Since 2011, a leading global technology provider has required all channel partners participating in its MDF programme to log into its cloud management system, enter claims for each fund request and upload their proof of spending to receive the MDF they have requested. By requiring spending records upfront, this company can see exactly how third parties are using expenses in relation to the MDF programme and reimburse them accordingly. The company’s old system based MDF payments to third parties on business results recorded on a spreadsheet, which placed less responsibility on third parties to keep accurate records on expenses made in connection with MDF-sponsored campaigns.
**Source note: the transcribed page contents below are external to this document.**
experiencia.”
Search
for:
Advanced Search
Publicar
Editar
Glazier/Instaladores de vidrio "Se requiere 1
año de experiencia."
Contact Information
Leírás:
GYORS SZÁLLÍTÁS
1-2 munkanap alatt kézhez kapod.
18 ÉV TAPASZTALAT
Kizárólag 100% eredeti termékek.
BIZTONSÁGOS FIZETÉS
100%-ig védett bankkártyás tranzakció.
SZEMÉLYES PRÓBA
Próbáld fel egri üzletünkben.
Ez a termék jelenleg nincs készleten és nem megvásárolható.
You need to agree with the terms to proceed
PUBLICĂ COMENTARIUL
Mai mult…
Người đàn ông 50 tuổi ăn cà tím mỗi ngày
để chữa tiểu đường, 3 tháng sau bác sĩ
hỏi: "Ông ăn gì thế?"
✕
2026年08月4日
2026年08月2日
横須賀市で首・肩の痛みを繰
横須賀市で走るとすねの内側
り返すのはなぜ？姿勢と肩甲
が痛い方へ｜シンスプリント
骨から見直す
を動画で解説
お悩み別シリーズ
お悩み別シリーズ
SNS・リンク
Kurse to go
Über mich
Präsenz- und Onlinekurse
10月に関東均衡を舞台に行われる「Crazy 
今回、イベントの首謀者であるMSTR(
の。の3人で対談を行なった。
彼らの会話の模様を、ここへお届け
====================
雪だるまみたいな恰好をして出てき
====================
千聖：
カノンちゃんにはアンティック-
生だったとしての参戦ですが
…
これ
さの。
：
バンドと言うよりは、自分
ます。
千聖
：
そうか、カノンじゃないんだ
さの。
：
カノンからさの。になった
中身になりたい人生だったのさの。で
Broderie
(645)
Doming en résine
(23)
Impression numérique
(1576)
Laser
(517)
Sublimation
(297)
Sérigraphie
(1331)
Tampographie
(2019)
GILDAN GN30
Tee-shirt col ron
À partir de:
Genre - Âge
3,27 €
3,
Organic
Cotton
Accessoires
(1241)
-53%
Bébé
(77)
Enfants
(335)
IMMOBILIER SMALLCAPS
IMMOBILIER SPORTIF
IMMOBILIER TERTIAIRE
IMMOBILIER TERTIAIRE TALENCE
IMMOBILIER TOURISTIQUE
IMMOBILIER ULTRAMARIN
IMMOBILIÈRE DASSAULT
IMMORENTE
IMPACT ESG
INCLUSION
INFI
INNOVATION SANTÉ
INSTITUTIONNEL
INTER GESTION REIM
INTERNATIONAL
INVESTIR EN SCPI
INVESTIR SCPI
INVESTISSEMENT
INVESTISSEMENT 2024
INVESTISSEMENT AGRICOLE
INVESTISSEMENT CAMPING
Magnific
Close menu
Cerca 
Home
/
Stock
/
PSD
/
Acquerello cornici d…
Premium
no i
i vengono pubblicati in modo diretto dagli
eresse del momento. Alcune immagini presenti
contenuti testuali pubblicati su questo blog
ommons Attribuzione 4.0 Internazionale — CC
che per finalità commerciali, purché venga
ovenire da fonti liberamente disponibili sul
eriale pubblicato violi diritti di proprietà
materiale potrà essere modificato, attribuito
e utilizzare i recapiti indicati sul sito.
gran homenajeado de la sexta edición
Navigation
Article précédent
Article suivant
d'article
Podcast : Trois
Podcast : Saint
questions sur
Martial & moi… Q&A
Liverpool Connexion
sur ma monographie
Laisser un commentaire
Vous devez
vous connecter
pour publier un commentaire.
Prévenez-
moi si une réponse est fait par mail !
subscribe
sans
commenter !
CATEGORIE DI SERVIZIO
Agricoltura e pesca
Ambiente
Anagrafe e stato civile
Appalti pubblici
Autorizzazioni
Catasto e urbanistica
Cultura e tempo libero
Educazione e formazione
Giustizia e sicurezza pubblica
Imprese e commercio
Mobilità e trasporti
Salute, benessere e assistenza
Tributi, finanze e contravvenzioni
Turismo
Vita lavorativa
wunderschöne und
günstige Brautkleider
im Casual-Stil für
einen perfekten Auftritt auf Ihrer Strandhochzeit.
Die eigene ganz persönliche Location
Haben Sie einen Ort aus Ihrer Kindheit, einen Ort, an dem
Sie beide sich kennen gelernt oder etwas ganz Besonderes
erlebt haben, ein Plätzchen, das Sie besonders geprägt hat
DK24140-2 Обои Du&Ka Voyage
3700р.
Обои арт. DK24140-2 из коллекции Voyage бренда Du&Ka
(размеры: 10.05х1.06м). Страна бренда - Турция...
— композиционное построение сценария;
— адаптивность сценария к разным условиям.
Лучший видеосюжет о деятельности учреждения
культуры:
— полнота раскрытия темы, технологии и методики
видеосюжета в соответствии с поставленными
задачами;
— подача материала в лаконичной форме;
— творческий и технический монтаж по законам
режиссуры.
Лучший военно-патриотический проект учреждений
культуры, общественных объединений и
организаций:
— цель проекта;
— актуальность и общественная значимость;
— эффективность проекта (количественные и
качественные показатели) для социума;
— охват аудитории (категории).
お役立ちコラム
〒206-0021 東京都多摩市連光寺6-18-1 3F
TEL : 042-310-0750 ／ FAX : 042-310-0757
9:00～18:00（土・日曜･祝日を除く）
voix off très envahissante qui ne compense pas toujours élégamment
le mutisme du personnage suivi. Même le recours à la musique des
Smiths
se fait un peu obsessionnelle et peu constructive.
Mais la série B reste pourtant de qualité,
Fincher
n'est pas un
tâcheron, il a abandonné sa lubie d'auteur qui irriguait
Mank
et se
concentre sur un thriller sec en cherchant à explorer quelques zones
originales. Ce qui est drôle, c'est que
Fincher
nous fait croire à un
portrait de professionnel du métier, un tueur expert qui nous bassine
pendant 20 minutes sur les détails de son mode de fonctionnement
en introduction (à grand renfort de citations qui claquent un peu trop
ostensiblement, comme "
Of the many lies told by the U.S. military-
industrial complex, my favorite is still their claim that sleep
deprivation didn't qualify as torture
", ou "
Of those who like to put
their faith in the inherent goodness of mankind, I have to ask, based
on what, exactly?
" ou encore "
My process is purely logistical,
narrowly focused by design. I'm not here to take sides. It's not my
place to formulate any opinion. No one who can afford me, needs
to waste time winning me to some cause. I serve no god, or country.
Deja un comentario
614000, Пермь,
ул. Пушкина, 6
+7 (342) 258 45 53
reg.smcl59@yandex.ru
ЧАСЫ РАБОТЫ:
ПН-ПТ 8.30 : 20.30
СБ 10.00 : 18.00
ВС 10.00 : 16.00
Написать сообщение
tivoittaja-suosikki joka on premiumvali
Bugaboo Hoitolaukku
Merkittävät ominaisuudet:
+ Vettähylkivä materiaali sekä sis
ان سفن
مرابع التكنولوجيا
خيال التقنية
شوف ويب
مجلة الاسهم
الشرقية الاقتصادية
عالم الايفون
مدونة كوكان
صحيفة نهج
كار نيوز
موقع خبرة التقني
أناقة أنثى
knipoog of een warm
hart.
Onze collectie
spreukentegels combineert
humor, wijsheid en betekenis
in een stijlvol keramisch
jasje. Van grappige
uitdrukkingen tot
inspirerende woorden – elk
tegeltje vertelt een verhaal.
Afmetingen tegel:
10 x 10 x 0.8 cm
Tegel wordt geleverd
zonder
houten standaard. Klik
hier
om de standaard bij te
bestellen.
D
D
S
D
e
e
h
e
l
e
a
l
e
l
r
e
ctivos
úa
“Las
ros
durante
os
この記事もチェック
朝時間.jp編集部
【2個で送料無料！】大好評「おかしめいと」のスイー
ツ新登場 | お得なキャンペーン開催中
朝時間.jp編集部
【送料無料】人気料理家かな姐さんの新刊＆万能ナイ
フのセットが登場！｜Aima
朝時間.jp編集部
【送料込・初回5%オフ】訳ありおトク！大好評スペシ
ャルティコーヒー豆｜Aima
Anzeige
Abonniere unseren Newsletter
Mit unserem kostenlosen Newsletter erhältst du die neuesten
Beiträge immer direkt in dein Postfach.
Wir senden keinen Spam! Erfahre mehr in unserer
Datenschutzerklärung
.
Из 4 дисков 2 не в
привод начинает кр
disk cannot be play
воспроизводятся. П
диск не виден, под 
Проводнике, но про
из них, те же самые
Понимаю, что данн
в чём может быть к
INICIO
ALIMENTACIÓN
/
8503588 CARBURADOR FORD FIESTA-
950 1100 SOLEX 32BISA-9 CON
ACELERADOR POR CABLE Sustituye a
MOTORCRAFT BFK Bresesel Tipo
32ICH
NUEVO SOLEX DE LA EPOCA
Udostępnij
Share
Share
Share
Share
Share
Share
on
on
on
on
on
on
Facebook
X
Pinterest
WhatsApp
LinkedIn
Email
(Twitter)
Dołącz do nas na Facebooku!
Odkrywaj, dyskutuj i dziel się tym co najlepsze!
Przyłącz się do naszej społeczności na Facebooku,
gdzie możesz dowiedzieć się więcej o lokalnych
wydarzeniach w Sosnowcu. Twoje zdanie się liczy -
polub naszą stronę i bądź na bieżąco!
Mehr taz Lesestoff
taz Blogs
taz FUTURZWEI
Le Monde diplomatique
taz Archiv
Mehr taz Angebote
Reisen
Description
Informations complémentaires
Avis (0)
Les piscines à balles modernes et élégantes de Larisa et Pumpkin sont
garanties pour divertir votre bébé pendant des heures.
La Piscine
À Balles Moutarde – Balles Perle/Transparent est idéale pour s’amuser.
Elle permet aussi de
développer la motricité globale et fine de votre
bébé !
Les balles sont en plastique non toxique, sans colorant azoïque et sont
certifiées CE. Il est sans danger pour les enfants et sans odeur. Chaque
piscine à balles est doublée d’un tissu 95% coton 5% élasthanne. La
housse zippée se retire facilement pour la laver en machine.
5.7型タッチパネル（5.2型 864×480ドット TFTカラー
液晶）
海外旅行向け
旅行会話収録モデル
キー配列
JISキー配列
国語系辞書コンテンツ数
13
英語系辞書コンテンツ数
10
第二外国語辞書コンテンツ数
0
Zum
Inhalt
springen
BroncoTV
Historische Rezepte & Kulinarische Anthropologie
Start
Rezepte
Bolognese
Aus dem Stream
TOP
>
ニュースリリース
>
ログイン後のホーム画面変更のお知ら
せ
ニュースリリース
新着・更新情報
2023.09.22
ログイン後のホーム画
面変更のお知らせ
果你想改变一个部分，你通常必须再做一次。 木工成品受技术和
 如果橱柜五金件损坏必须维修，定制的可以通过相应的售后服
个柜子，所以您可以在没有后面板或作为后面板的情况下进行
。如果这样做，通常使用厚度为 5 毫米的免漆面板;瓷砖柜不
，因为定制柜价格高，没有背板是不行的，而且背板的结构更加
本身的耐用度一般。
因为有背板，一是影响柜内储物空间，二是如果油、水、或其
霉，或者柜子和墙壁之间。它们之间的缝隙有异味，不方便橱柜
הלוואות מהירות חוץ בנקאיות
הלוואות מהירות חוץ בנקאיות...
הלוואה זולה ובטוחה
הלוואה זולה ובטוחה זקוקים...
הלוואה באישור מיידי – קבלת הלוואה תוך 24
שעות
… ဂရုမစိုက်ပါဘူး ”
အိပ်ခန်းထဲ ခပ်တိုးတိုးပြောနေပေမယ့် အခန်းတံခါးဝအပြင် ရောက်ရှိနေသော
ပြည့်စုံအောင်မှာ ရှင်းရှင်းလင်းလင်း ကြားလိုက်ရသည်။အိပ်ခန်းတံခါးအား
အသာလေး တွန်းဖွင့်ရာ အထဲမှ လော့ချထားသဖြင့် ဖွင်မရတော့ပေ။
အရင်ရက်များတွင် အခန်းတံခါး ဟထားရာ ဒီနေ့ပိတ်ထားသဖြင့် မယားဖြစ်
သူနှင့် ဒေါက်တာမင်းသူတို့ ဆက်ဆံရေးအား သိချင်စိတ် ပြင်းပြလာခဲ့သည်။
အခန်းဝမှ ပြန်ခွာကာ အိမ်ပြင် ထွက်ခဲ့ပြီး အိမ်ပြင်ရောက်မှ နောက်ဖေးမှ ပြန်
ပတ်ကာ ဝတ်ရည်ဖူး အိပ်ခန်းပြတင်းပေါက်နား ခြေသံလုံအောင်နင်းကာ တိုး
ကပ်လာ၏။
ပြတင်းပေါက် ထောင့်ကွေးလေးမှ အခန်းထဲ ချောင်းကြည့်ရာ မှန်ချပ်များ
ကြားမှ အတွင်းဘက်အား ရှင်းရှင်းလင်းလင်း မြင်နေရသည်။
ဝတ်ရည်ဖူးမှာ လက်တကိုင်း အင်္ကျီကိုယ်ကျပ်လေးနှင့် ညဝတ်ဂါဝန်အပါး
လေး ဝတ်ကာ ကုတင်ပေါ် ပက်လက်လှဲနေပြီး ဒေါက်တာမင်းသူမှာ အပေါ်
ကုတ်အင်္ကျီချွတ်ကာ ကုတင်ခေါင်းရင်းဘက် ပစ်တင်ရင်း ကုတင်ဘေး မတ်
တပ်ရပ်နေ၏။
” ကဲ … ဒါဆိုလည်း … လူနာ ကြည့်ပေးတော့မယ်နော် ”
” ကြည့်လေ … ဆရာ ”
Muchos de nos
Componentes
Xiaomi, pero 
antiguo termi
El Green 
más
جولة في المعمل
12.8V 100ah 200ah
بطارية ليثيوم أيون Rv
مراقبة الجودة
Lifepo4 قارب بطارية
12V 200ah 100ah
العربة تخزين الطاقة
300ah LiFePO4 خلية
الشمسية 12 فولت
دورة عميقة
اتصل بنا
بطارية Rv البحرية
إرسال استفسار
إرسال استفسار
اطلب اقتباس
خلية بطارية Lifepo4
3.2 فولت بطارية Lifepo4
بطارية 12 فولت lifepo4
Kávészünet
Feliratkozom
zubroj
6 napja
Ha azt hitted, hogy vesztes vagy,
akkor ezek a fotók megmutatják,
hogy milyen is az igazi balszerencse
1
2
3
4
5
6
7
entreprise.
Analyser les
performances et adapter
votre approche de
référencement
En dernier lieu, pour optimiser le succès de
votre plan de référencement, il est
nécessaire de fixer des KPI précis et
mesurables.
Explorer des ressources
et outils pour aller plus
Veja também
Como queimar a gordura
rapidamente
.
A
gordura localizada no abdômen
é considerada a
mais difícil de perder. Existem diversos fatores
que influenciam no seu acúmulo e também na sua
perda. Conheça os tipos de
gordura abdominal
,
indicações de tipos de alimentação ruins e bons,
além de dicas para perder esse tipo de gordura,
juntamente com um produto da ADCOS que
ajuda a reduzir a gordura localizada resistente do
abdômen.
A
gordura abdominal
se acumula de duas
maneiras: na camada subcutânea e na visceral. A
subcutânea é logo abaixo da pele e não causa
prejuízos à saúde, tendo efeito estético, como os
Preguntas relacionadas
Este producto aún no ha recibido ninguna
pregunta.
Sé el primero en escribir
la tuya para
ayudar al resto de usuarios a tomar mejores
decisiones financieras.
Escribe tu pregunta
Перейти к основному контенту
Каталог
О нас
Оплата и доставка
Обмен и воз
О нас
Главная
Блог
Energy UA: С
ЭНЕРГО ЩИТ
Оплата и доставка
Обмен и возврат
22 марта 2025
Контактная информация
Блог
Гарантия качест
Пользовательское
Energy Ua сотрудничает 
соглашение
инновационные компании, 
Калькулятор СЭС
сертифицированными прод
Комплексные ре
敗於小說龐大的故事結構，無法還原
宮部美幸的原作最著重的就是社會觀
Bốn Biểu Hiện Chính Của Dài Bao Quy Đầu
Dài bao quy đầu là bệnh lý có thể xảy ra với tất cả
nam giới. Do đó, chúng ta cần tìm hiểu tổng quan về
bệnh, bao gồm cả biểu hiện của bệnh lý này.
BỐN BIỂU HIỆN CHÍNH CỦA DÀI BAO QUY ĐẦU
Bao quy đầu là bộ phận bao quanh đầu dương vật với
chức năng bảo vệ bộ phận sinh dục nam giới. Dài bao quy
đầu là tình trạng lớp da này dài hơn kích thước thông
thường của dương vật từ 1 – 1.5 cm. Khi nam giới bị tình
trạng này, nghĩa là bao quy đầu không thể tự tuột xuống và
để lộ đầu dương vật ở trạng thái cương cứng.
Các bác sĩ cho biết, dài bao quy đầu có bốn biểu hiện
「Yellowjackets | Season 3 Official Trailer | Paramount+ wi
Other processes that companies can utilise to ensure that a third party maintains a sufficient compliance programme and controls include periodic review of the compliance programme and the right to be present at third-party training programmes aimed at educating employees on how to legally and effectively make use of MDFs.

 

Conclusion

MDFs can be a dynamic way to improve third-party activity related to the sale and promotion of a vendor’s goods; however, it is imperative that the use of MDFs are supplemented by the appropriate reviews and controls. A company should be able to track the use of such funds by a third party, thereby “closing the loop” in terms of monitoring the funds going out and accurately documenting their use as a means of ensuring the risk of funds being used for illicit purposes is minimised.